I recently saw Disney's "The Princess and the Frog" with my kids. They were smitten, dancing around to the jazz numbers. I think they also liked the mainly black characters. They've got this idea that they're black (fancy that, with a dad who only talks about black issues all the time), so I think it is a refreshing change for them to see characters "like them". I like the film too, for all the same reasons that critics loved it. It's a return to normal, hand-drawn animation, straightforward plotting, and fewer coy double-entendres and pop-culture references. And it's a nice ode to the wonderful parts of New Orleans culture.

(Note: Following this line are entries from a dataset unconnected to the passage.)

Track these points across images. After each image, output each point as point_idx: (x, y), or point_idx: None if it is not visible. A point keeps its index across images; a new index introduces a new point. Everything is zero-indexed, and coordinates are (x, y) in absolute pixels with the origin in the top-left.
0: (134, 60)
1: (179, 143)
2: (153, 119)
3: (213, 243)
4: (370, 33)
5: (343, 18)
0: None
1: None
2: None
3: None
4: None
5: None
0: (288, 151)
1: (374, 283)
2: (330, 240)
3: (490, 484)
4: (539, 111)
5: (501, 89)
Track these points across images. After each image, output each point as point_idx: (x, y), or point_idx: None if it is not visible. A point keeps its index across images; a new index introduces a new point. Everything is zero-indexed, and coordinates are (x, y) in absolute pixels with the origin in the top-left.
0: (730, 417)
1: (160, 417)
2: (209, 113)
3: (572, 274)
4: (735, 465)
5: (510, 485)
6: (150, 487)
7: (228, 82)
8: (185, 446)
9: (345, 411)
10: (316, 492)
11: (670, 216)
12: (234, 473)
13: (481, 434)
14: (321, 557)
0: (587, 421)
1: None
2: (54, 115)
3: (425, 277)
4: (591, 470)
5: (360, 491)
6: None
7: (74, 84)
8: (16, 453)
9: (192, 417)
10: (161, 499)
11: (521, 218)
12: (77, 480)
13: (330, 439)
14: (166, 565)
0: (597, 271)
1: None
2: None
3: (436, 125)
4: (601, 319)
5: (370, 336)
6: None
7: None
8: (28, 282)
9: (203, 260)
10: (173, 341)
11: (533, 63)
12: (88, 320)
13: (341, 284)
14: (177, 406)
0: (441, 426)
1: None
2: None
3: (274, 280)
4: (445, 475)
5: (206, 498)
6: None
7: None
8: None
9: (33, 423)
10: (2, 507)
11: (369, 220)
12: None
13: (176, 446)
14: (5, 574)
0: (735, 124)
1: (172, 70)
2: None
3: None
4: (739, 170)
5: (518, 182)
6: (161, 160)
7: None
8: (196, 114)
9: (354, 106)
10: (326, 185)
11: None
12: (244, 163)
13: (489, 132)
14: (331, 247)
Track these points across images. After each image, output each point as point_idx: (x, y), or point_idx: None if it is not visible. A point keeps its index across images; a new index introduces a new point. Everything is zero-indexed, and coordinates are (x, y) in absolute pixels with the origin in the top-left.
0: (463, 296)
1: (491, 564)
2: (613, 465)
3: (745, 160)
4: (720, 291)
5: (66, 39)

I did though find myself wondering where Jim Crow was in all of this, given that the film is set in the 1920s. The characters are mainly black, but there are still lots of interracial and inter-class friendships, races mixed up riding the streetcar in the same section, and men and women of all colors aspiring to romance with brown and black characters. No separate drinking fountains or eating facilities, no mean-spirited harassment of blacks on the street. I don't blame Disney too much for this--depicting the suffocating, grinding, relentless oppression of the Jim Crow South wouldn't make for a very fun, whimsical film. And of all the places in the Jim Crow South, I imagine that jazz-age New Orleans was the most laid-back and racially mixed and similar to our 21st-century laissez-faire racial attitude. But I did wonder at it. I don't have the same harsh words as this review by the Village Voice, but I can't fault the author for anything he's said. Here's another critical, but more forgiving, review of the film.
All that aside, I'd highly recommend the movie for anyone with kids.